*Task details*. Lines in the listing below may contain the string "tumor". Say how many do, giving only the number.

*Data below*.
=====
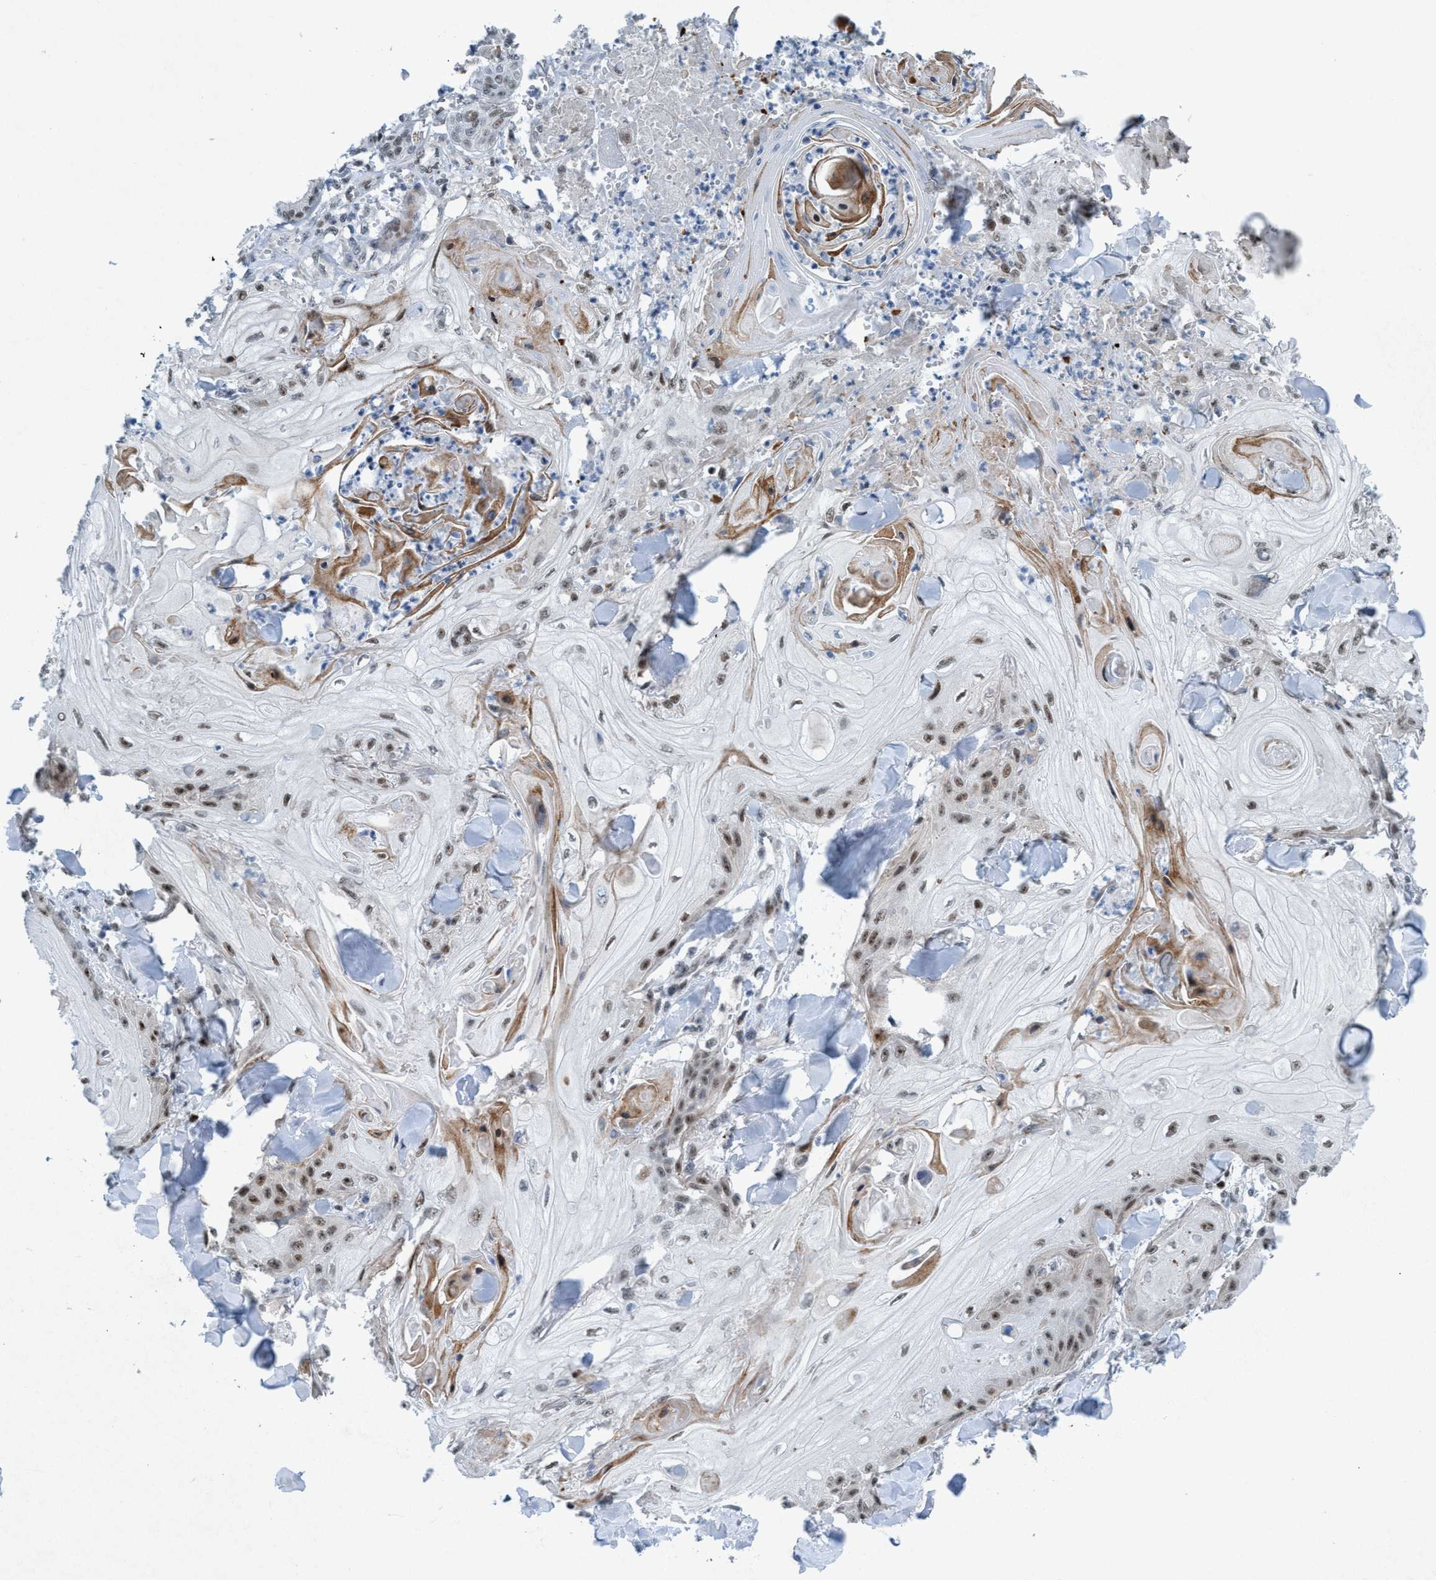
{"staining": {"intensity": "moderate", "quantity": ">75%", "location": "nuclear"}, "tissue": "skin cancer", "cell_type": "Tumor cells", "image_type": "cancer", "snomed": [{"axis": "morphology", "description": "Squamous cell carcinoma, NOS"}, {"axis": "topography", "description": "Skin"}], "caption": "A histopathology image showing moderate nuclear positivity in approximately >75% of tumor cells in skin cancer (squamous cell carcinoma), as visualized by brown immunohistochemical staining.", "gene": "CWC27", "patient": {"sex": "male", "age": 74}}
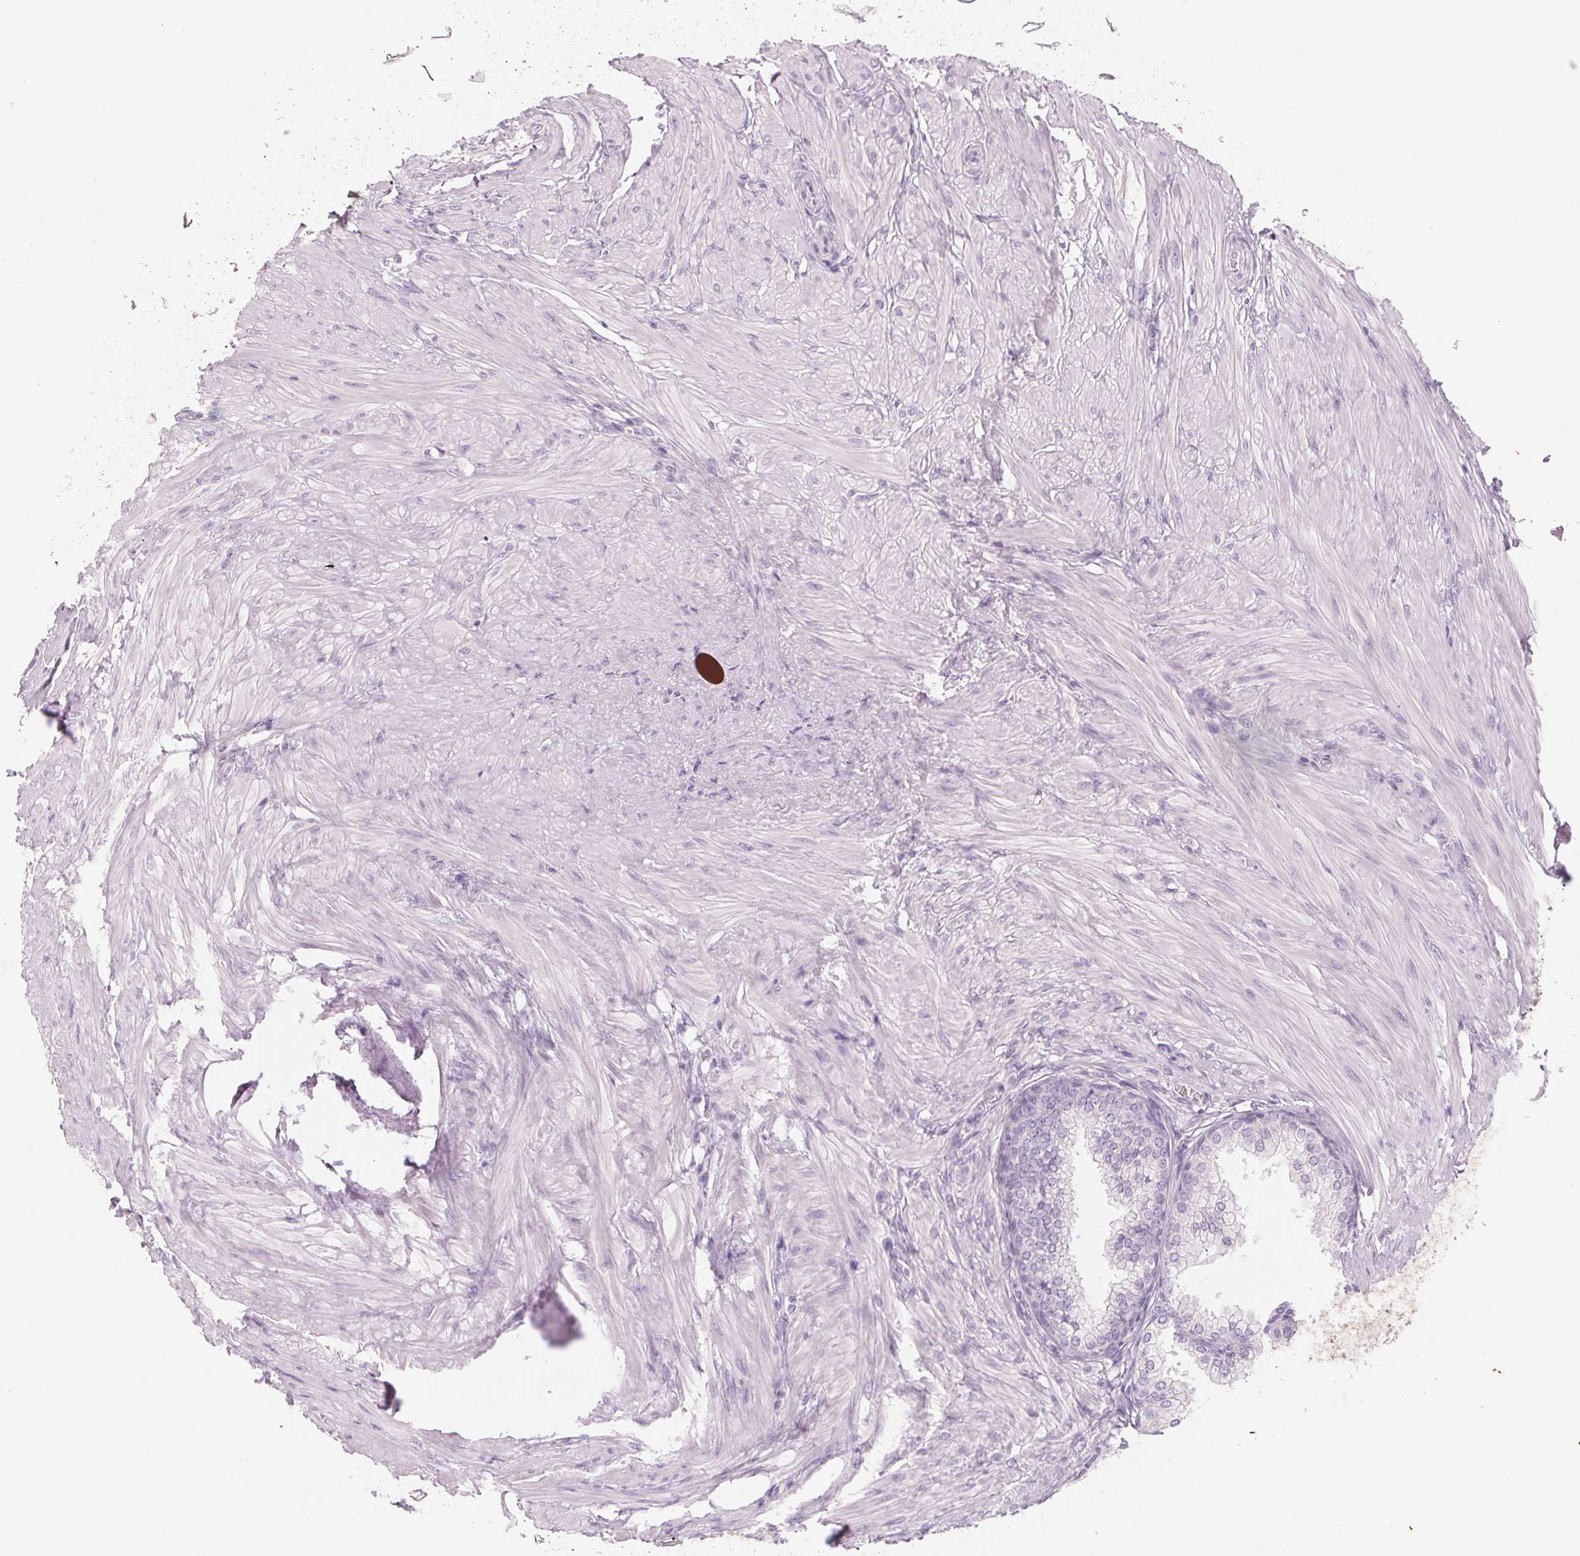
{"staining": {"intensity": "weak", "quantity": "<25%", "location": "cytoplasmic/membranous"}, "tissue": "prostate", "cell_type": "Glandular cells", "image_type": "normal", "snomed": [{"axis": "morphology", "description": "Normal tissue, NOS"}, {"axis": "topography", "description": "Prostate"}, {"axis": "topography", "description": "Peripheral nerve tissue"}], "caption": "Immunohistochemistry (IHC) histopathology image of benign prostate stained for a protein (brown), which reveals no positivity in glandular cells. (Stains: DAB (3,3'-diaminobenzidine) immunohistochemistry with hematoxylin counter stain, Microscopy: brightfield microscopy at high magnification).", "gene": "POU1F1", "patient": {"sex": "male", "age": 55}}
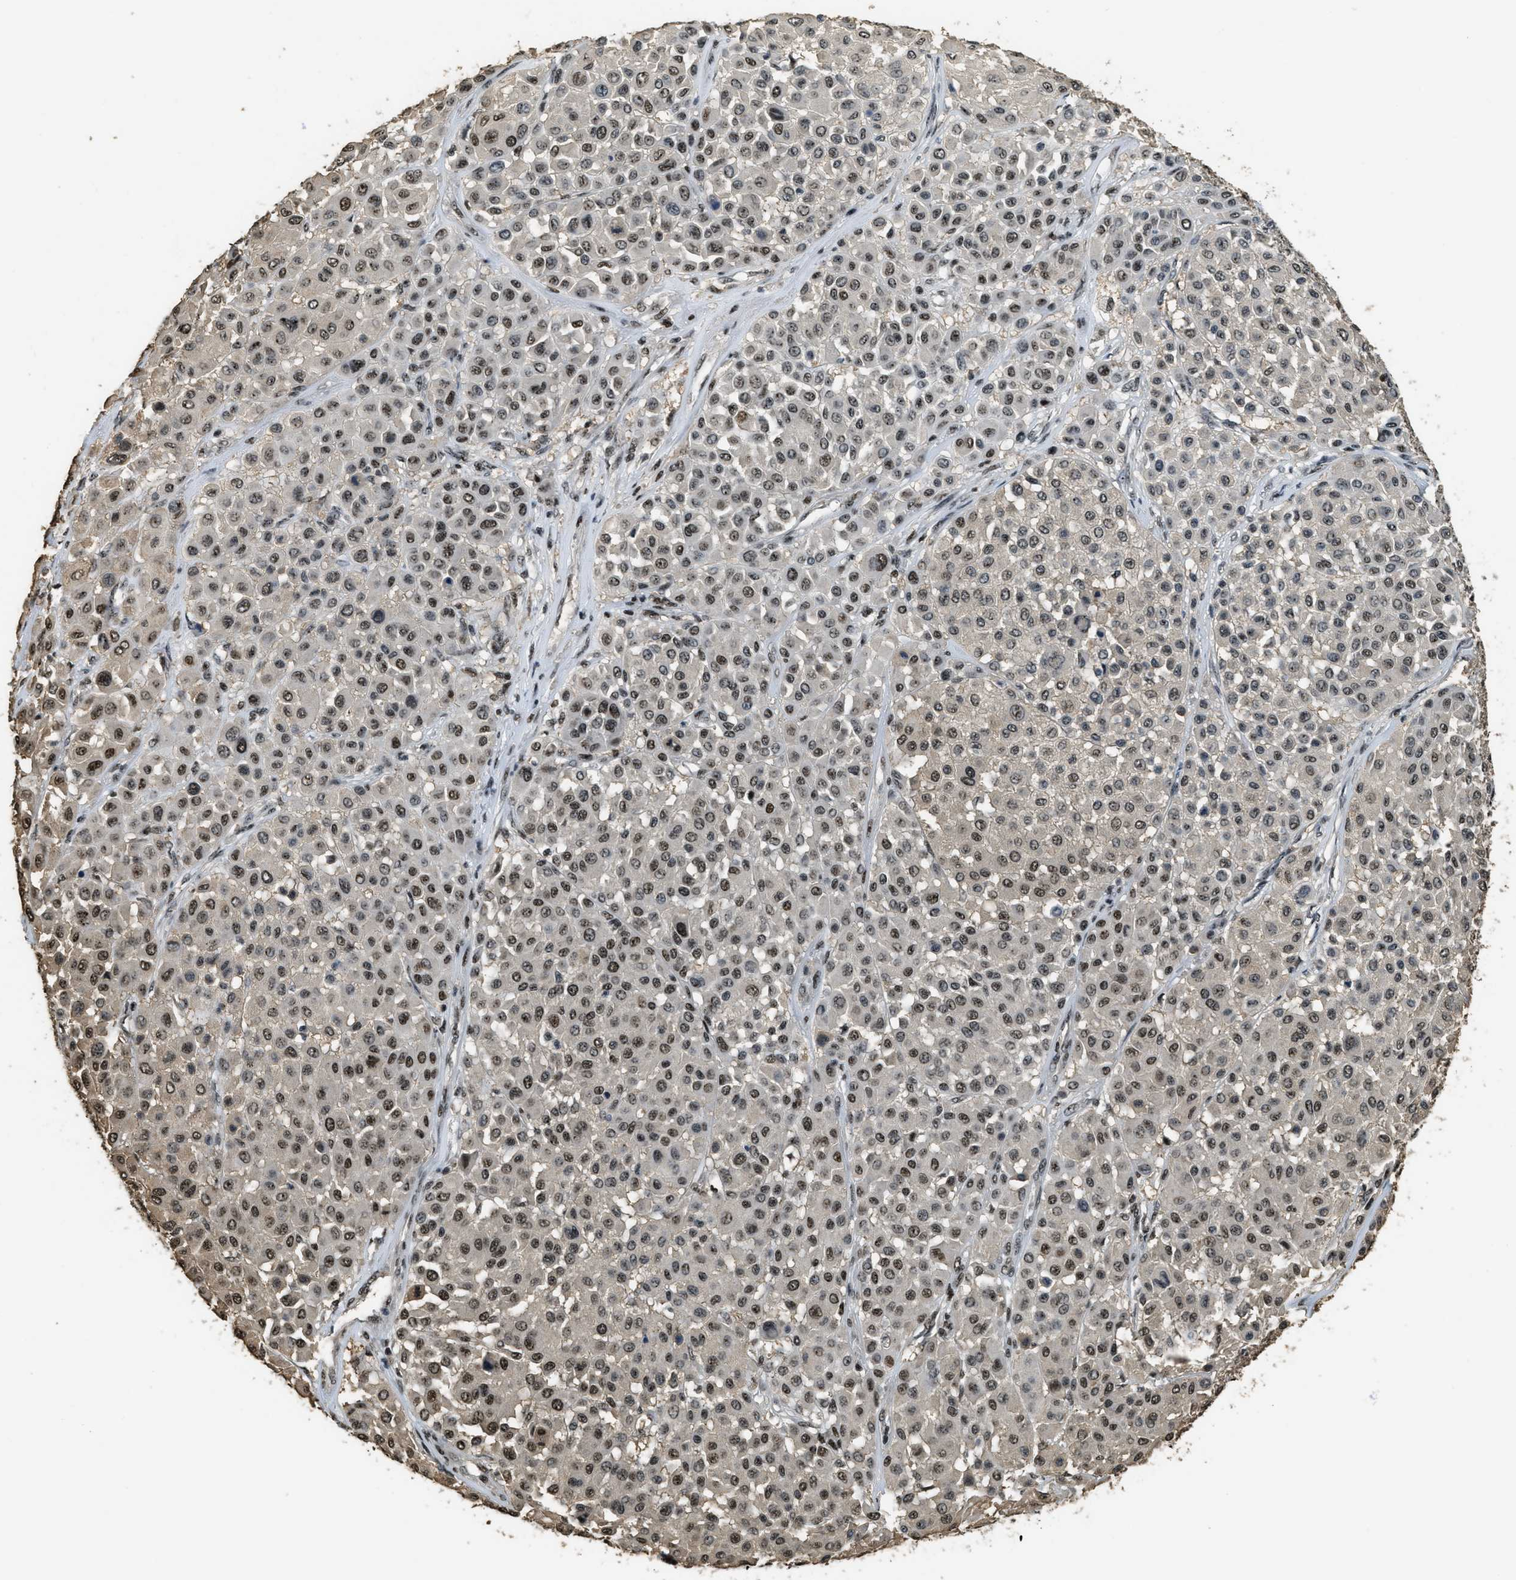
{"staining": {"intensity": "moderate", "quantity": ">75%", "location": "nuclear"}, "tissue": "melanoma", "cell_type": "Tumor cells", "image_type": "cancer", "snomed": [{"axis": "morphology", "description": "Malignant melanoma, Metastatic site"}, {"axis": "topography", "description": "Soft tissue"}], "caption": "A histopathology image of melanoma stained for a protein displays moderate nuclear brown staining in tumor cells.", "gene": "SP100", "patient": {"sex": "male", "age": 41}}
=====
*Exercise output*. 2